▶ PROBLEM DETAILS: Restate only the tail of the data below, starting at the line that contains "2) screen printing frame" and including the last line, word for word.
------ MATERIAL TO PROCESS
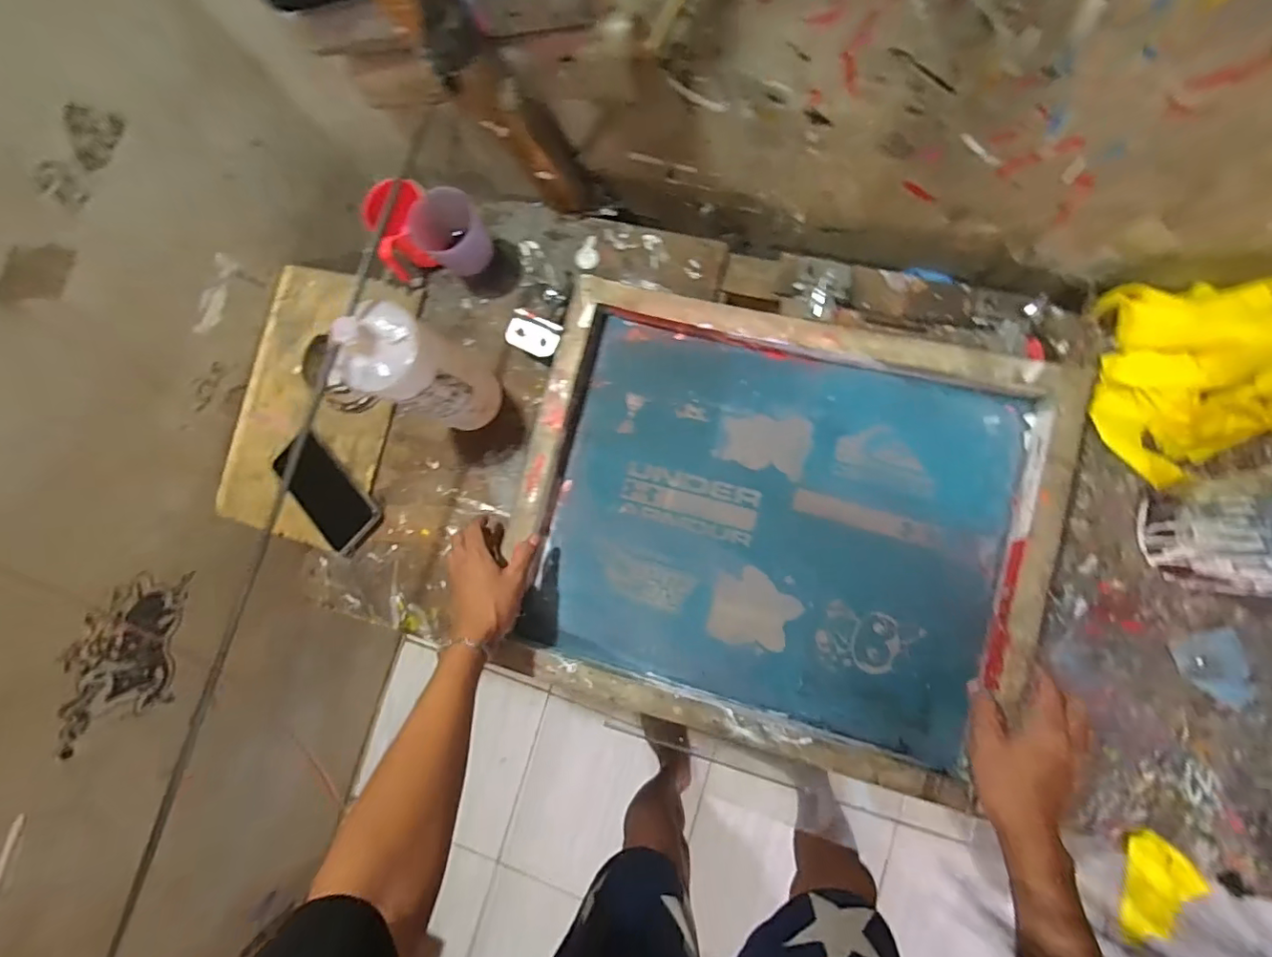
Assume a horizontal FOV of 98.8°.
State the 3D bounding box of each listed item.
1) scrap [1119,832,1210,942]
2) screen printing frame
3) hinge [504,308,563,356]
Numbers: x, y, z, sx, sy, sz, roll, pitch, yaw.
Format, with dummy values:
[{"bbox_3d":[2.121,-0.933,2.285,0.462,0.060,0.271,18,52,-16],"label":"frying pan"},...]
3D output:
------------
▶ OUTPUT FOR THIS TASK:
2) screen printing frame
3) hinge [504,308,563,356]
Numbers: x, y, z, sx, sy, sz, roll, pitch, yaw.
Format, with dummy values:
[{"bbox_3d":[2.121,-0.933,2.285,0.462,0.060,0.271,18,52,-16],"label":"frying pan"},...]
3D output:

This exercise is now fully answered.